▶ **Input data**

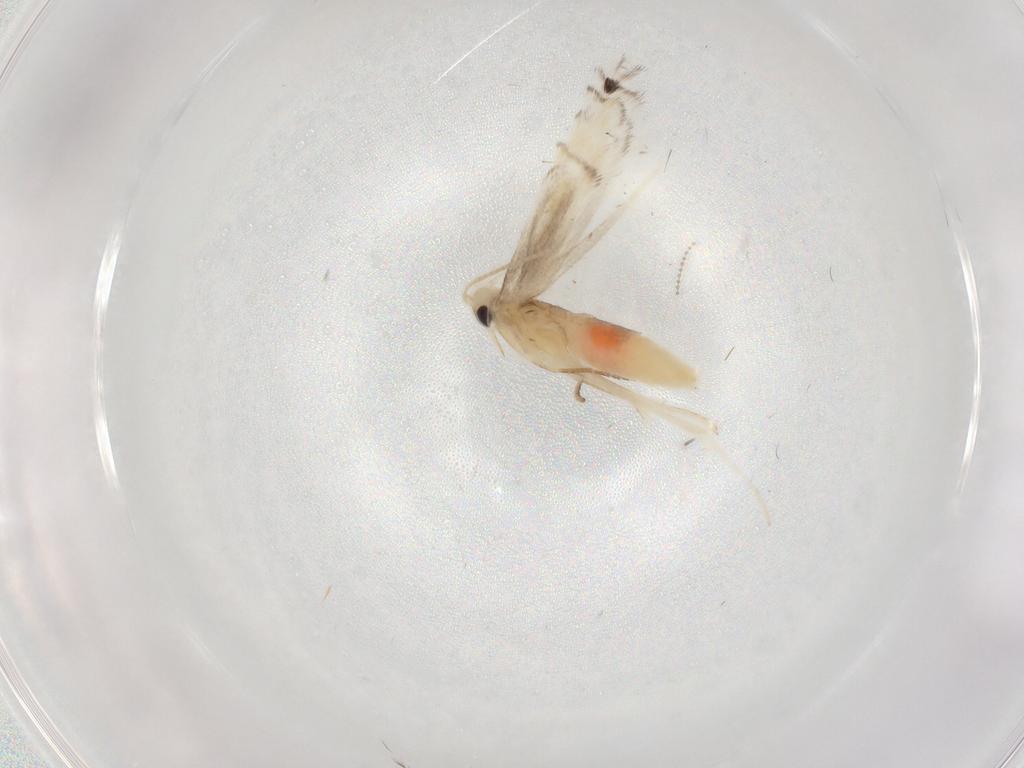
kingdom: Animalia
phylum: Arthropoda
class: Insecta
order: Lepidoptera
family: Gracillariidae
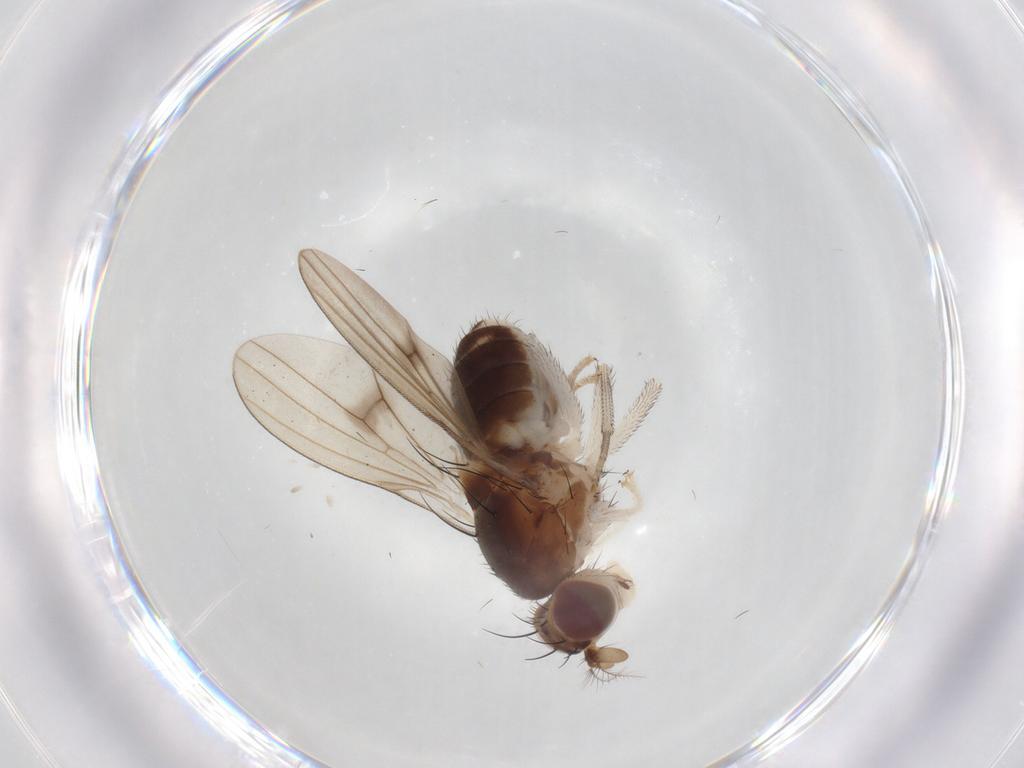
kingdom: Animalia
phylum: Arthropoda
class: Insecta
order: Diptera
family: Lauxaniidae
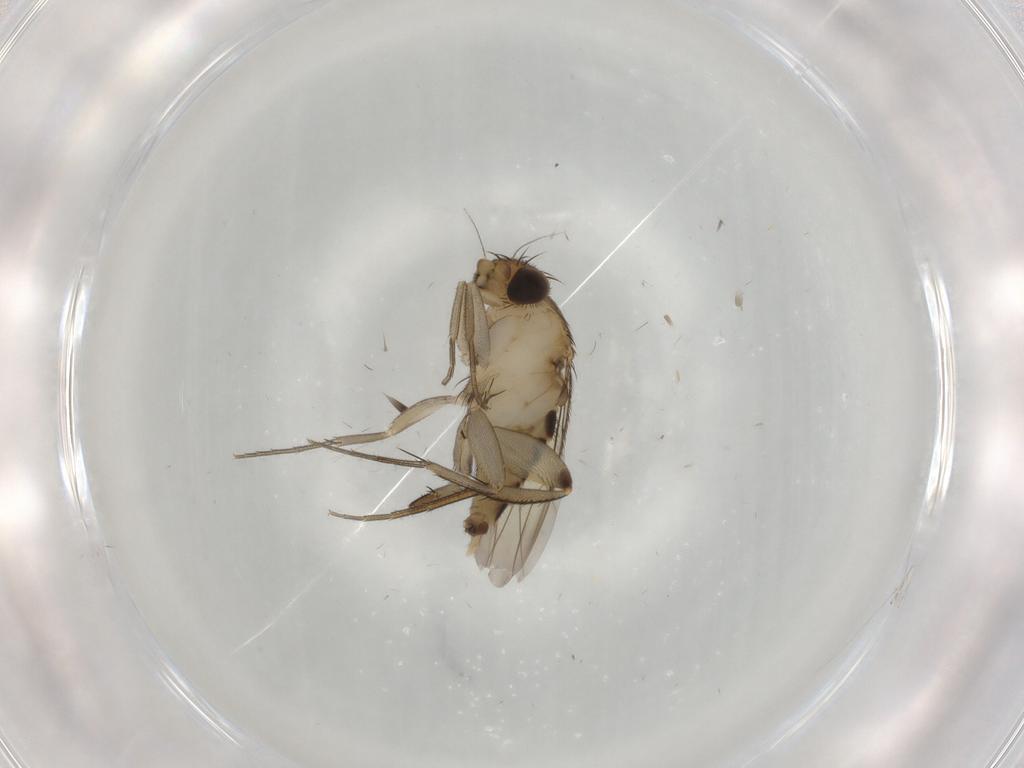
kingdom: Animalia
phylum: Arthropoda
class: Insecta
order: Diptera
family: Phoridae
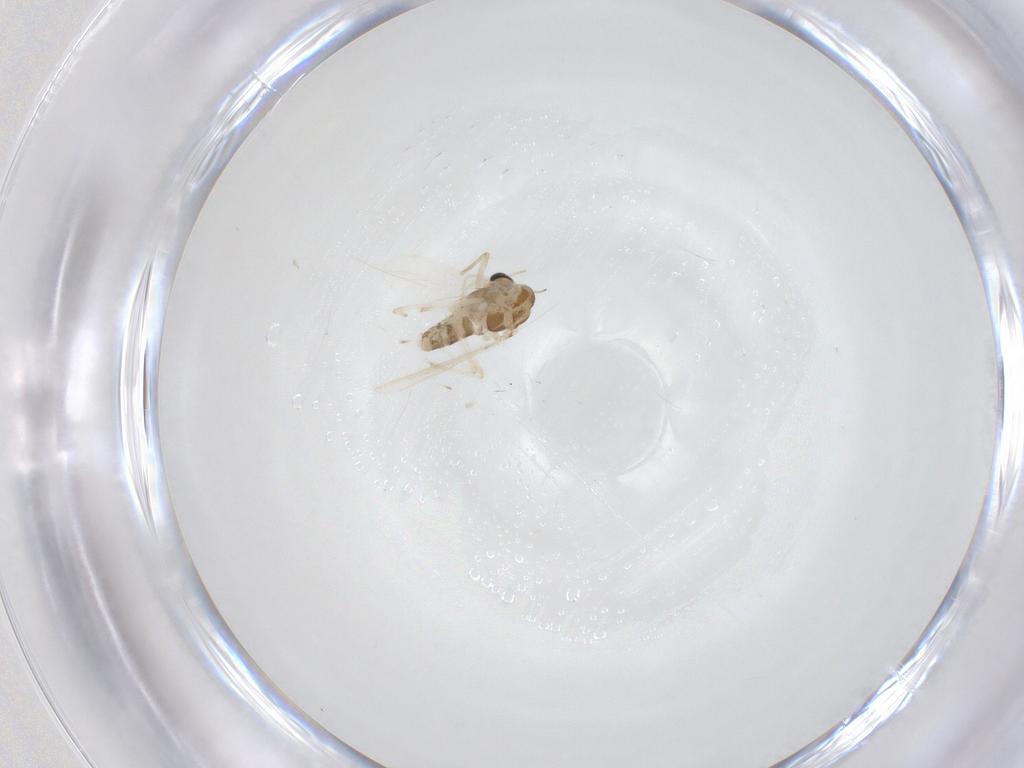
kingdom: Animalia
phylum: Arthropoda
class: Insecta
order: Diptera
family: Chironomidae
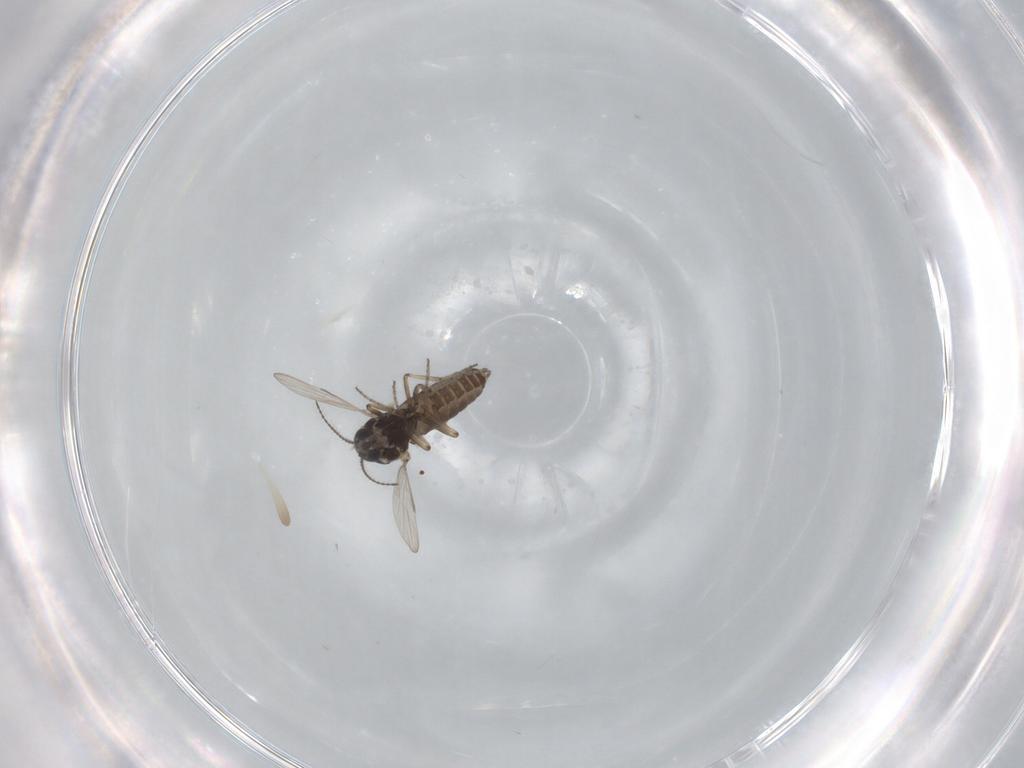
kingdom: Animalia
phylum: Arthropoda
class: Insecta
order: Diptera
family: Ceratopogonidae
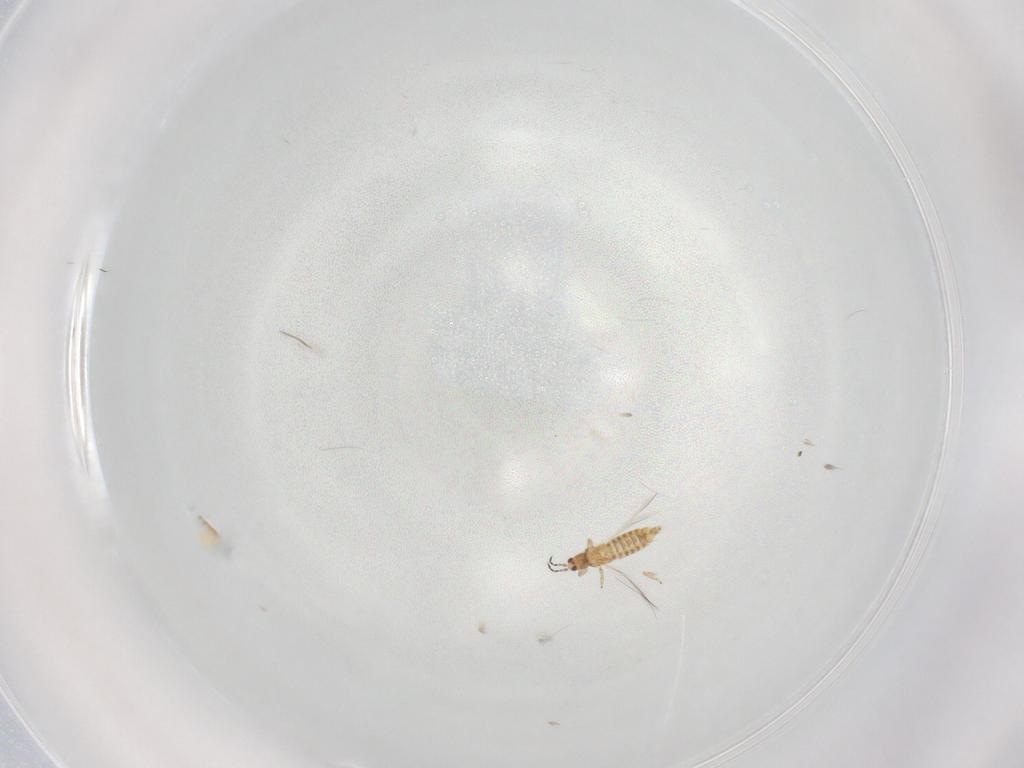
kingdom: Animalia
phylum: Arthropoda
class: Insecta
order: Thysanoptera
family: Thripidae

▶ **What you need to do**
Pick out every line above that contains the word "family" and copy it.

▶ **Solution to this task**
family: Gracillariidae
family: Lauxaniidae
family: Phoridae
family: Chironomidae
family: Ceratopogonidae
family: Thripidae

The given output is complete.